**THE DATA:**

-*-*-

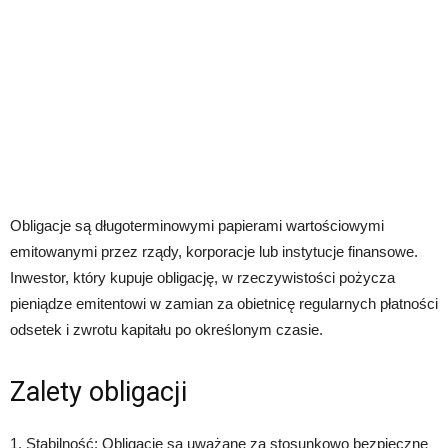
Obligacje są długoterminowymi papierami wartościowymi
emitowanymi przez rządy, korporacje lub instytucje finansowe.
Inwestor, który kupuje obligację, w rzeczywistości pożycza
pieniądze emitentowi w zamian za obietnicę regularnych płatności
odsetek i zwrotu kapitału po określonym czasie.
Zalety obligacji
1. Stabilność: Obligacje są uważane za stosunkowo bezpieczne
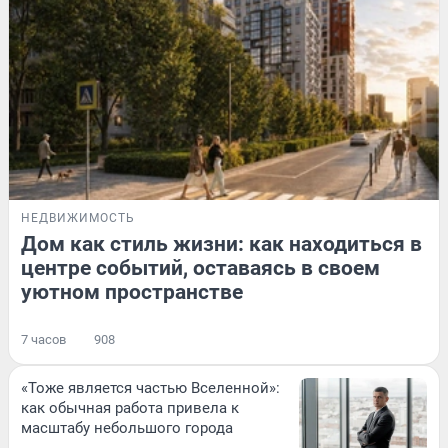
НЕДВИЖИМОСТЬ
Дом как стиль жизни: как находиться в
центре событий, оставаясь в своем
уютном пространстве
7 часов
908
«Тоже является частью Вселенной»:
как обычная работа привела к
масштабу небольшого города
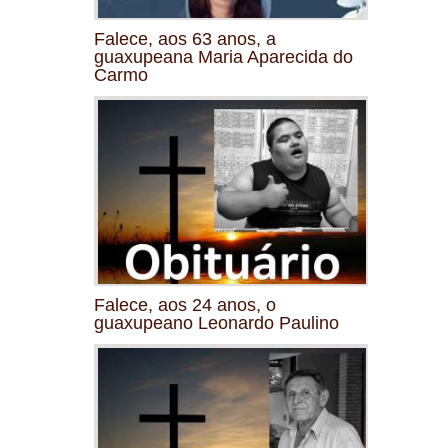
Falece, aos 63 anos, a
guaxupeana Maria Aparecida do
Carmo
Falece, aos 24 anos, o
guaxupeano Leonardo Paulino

-*-*-

**TASK GOAL:** Find every line of the data that includes the string "Obligacje". Copy each of those lines.

**SOLUTION FOR THIS PROBLEM:**
Obligacje są długoterminowymi papierami wartościowymi
1. Stabilność: Obligacje są uważane za stosunkowo bezpieczne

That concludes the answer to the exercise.